Selasa, 02 Oktober 2018

Mahasiswi Pragmatis


Kampus kita hari ini sungguh sangat memperihatinkan. Betapa tidak? Pemandangan sehari-hari di kampus adalah semakin maraknya komunitas kongko-kongkodan komunitas ngerumpi dengan segudang tema yang mangkir dari layaknya dunia mahasiswa. Jarang sekali kita temukan sekelompok mahasiswa yang duduk-duduk santai sambil membincang pelajaran di kelas yang masih menyisakan segudang pertanyaan ataupun membincang pemikiran seorang tokoh.

Lingkar diskusi yang dulu semarak dan saling kompetisi satu sama lain sekarang raib entah ke mana. Yang tertinggal hanya papan nama dan segelintir manusia yang bertahan setengah hati kehilangan api semangat. Baca buku dan berdiskusi menjadi barang langka yang tak lagi diminati mahasiswa. 
Paradigma berfikir mahasiswa menjadi sangat pragmatis. Dalam benak mereka rata-rata terlintas dua hal saja: nilai  bagus dan kerja. Akibatnya ia seperti berkejaran dengan waktu bagaimana secepat mungkin meninggalkan kampus serta berupaya mendapatkan nilai bagus kendati dari hasil nyontek dan tak menguasai substansinya. Mahasiswa menjadi individualis, egois, dan acuh terhadap dunia sekitar.

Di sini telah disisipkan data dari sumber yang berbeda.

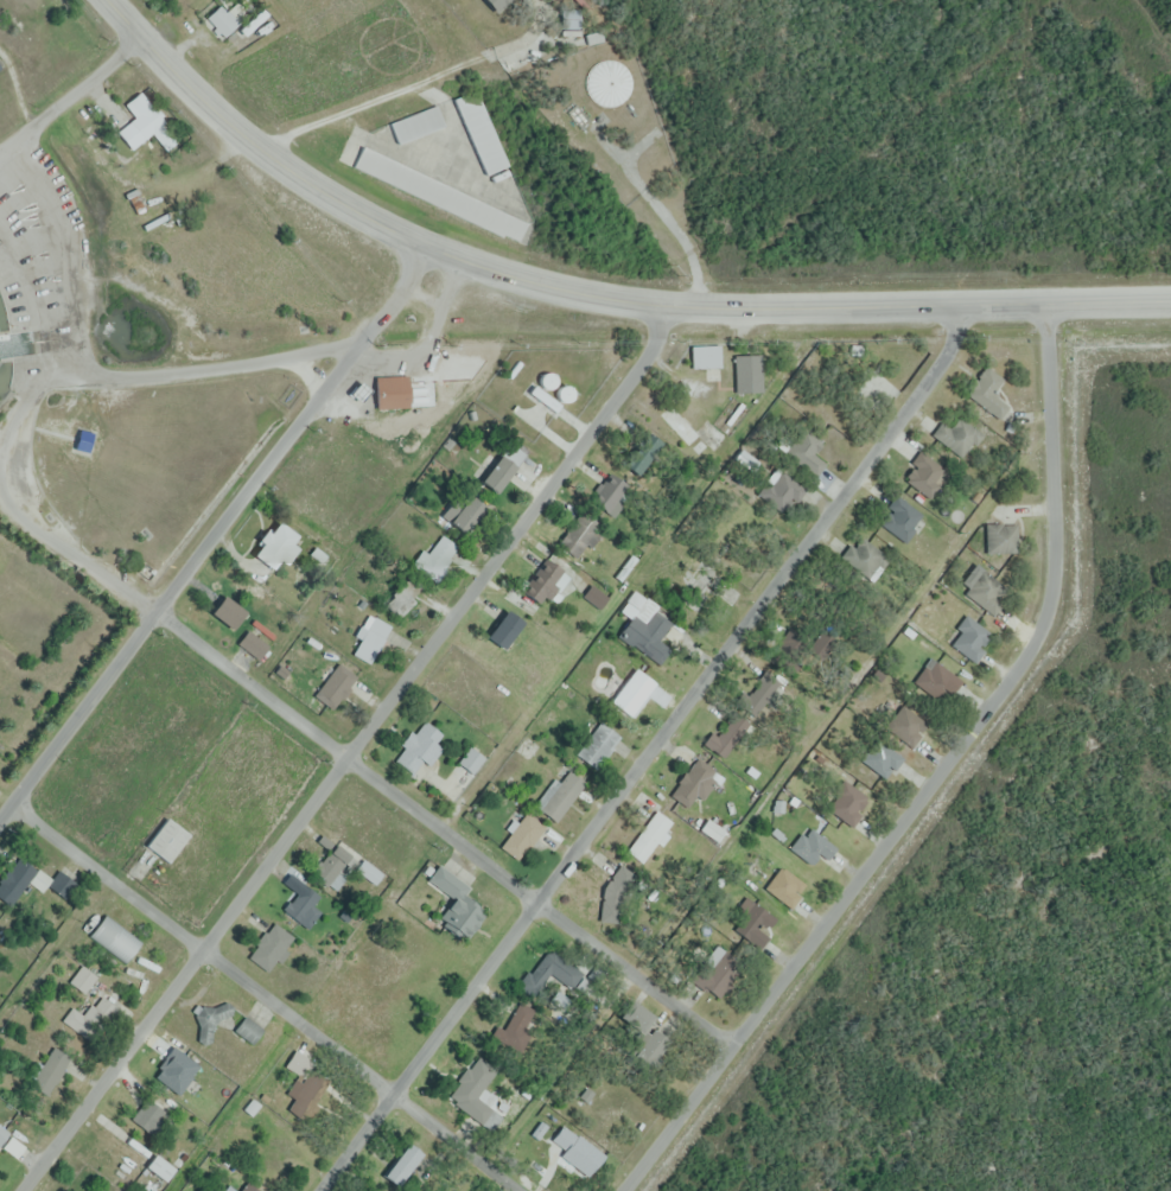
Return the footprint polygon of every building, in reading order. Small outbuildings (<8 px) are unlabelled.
[(223,3),(204,17),(222,41),(244,25),(247,30),(268,15),(256,0),(221,0),(223,3)] [(494,11),(507,0),(484,0),(494,11)] [(478,89),(454,98),(484,175),(507,166),(478,89)] [(154,132),(166,148),(178,140),(144,92),(121,107),(144,139),(154,132)] [(389,125),(398,145),(444,124),(435,104),(389,125)] [(528,220),(361,148),(352,169),(519,240),(528,220)] [(691,368),(720,368),(720,345),(691,345),(691,368)] [(736,353),(736,391),(762,391),(762,353),(736,353)] [(1009,406),(993,392),(1003,379),(986,366),(966,392),(999,418),(1009,406)] [(374,376),(374,409),(408,409),(408,376),(374,376)] [(709,445),(670,406),(660,416),(699,455),(709,445)] [(962,458),(982,434),(959,415),(949,427),(942,421),(932,433),(962,458)] [(90,455),(95,432),(77,428),(72,451),(90,455)] [(813,453),(822,441),(805,428),(786,454),(816,476),(826,463),(813,453)] [(620,461),(636,474),(661,443),(645,430),(620,461)] [(493,492),(526,456),(511,442),(478,479),(493,492)] [(928,496),(946,470),(920,451),(901,478),(928,496)] [(805,488),(777,469),(761,494),(789,513),(805,488)] [(627,486),(609,472),(588,499),(606,513),(627,486)] [(467,535),(485,507),(465,494),(447,522),(467,535)] [(924,513),(895,496),(878,524),(907,541),(924,513)] [(603,530),(589,517),(577,530),(571,525),(557,540),(578,558),(603,530)] [(284,564),(302,540),(276,520),(250,553),(270,569),(278,559),(284,564)] [(1017,552),(1017,523),(986,523),(986,552),(1017,552)] [(459,550),(440,533),(417,559),(435,576),(459,550)] [(842,560),(875,580),(889,556),(856,536),(842,560)] [(547,606),(570,576),(547,558),(524,588),(547,606)] [(964,592),(993,616),(1012,593),(983,569),(964,592)] [(422,587),(406,574),(385,599),(401,612),(422,587)] [(583,595),(599,608),(609,596),(594,582),(583,595)] [(655,643),(674,619),(635,589),(616,613),(655,643)] [(245,611),(222,594),(209,611),(232,629),(245,611)] [(502,649),(523,622),(506,609),(485,636),(502,649)] [(353,636),(359,640),(351,652),(368,663),(391,627),(368,612),(353,636)] [(974,661),(993,635),(966,615),(947,641),(974,661)] [(238,643),(258,659),(269,645),(249,630),(238,643)] [(822,666),(840,643),(822,630),(805,653),(822,666)] [(951,694),(962,681),(932,658),(913,681),(935,699),(944,688),(951,694)] [(315,687),(331,704),(358,680),(342,662),(315,687)] [(910,746),(926,730),(903,706),(886,722),(910,746)] [(706,743),(725,757),(748,725),(729,711),(706,743)] [(443,748),(436,743),(443,735),(423,720),(393,758),(412,774),(422,761),(429,766),(443,748)] [(620,737),(600,721),(575,753),(595,769),(620,737)] [(860,758),(886,780),(903,758),(877,737),(860,758)] [(472,773),(484,758),(470,747),(458,762),(472,773)] [(586,785),(571,771),(539,807),(554,821),(586,785)] [(870,803),(845,779),(824,802),(849,825),(870,803)] [(673,822),(655,809),(626,850),(644,863),(673,822)] [(509,853),(544,842),(535,813),(507,821),(511,836),(504,839),(509,853)] [(167,862),(188,835),(165,817),(144,845),(167,862)] [(811,866),(821,854),(827,859),(836,849),(809,825),(790,847),(811,866)] [(336,889),(357,863),(329,840),(308,867),(336,889)] [(42,890),(46,885),(65,898),(76,882),(59,871),(53,880),(22,858),(0,889),(0,897),(12,906),(29,881),(42,890)] [(469,886),(437,863),(426,879),(452,897),(435,921),(465,941),(484,912),(462,897),(469,886)] [(763,886),(790,907),(807,885),(780,864),(763,886)] [(596,916),(614,924),(635,873),(617,865),(596,916)] [(321,899),(305,883),(283,905),(299,921),(321,899)] [(749,945),(775,929),(755,896),(729,912),(749,945)] [(89,933),(123,962),(140,942),(106,913),(89,933)] [(267,970),(294,935),(273,919),(247,955),(267,970)] [(522,982),(554,1008),(580,976),(548,950),(522,982)] [(712,998),(739,974),(720,952),(693,976),(712,998)] [(97,977),(81,965),(68,982),(83,994),(97,977)] [(85,1015),(71,1008),(63,1023),(96,1041),(115,1007),(95,996),(85,1015)] [(656,1018),(633,1001),(617,1023),(641,1041),(631,1054),(650,1068),(671,1040),(651,1025),(656,1018)] [(212,1044),(212,1020),(231,1020),(231,1004),(198,1004),(198,1044),(212,1044)] [(233,1030),(252,1045),(263,1030),(244,1015),(233,1030)] [(491,1044),(522,1056),(533,1027),(502,1016),(491,1044)] [(46,1096),(70,1058),(52,1046),(28,1084),(46,1096)] [(312,1061),(296,1049),(285,1064),(301,1076),(312,1061)] [(483,1124),(500,1101),(484,1088),(497,1071),(478,1056),(447,1096),(483,1124)] [(171,1117),(146,1098),(130,1118),(155,1138),(171,1117)] [(382,1174),(397,1186),(422,1154),(407,1142),(382,1174)] [(146,1167),(165,1179),(172,1168),(154,1155),(146,1167)] [(246,1181),(238,1190),(258,1190),(246,1181)]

Dampaknya, minat mahasiswa terhadap organisasi juga semakin menipis. Mahasiswa aktivis menjadi sosok asing yang tak pantas ditauladani sepak terjangnya. Sok sibuk, jarang masuk, tua di kampus, tukang demo, pemberontak, dan stereotype lain yang serba naif.

Kampus kita hari ini mengalami disorientasi. Angin globalisasi yang datang bersamaan dengan kaum kapitalis agaknya ingin mengubah kampus kita menjadi semacam pabrik yang hanya melahirkan manusia-manusia pekerja. Bak robot yang tak bernyawa. Siap ditempatkan di mana saja sesuai dengan kemauan sang majikan. Gelar akademik tak harus mencerminkan kualifikasi ilmu yang dikuasainya. Ia telah tereduksi menjadi semacam gelar kaum aristokrat, para bangsawan, dan kaum ningrat di jaman feodal.

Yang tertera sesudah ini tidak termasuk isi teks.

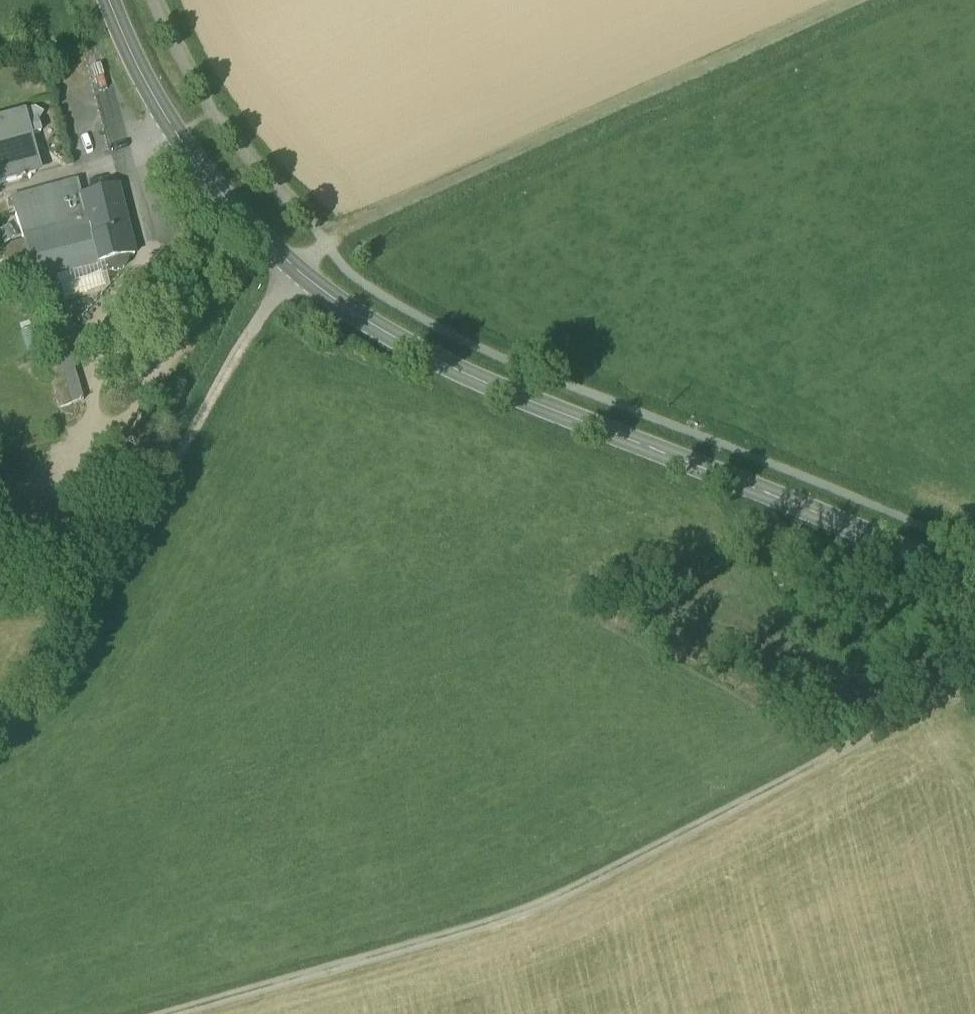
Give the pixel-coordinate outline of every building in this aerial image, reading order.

Kondisi ini adalah refleksi penulis yang bersifat parsial di satu tempat di mana penulis tinggal dan tempat-tempat lain yang penulis ketahui. Mudah-mudahan hal serupa tak terjadi di kampus-kamus lain yang tak penulis ketahui. Tapi jangan-jangan kondisi ini mewakili wajah kampus kita di belahan nusantara. Mudah-mudahan kehawatiran ini tidak benar sehingga rasa optimisme ini kembali pulih.

Di tengah-tengah carut-marutnya kondisi bangsa, hadirnya kampus yang tidak hanya melahirkan manusia-manusia pekerja tentu sangat dibutuhkan. Kampus di harapakan mampu melahirkan manusia berkualitas yang punya visi, misi, dan orientasi hidup yang lebih luas. Gelar agent of change yang selama ini melekat di pundak mahasiswa hendaknya dipertahankan sekuat tenaga jangan sampai tereduksi menjadi gelar ompong yang memalukan.

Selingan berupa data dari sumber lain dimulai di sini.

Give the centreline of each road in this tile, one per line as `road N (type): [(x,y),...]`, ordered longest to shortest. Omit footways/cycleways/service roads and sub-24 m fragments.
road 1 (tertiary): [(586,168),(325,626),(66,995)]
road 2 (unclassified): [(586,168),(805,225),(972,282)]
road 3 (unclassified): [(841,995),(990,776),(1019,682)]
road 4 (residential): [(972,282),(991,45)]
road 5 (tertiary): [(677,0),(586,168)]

Rethinking dan reorientasi kampus agaknya menjadi agenda mendesak kita hari ini. Wajah kampus harus kita kembalikan sedemikian rupa dengan aroma kulturnya yang menjanjikan harapan optimis pada bangsa dan negara. Kampus adalah altar akademis, tempat manusia-manusia serius yang berjibaku dengan segudang aktifitas produktif. Marilah kita hidupkan kembali cahaya intelektual di kampus kita masing-masing. Arus hedonisme dan konsumerisme yang sedemikian santer tentu tak menutup kemungkinan memalingkan semuanya jika kita abai dalam menggawangi visi ini.
#cp

Analisis Jurnal yang benar dan Baik By: Mumajad El Basyir

Nama : MA’MA MUMAJAD NIM : 932135616 Mata kuliah : Pengembangan Pendidikan Nonformal/Informal Keagamaan. Instansi.         : Instit...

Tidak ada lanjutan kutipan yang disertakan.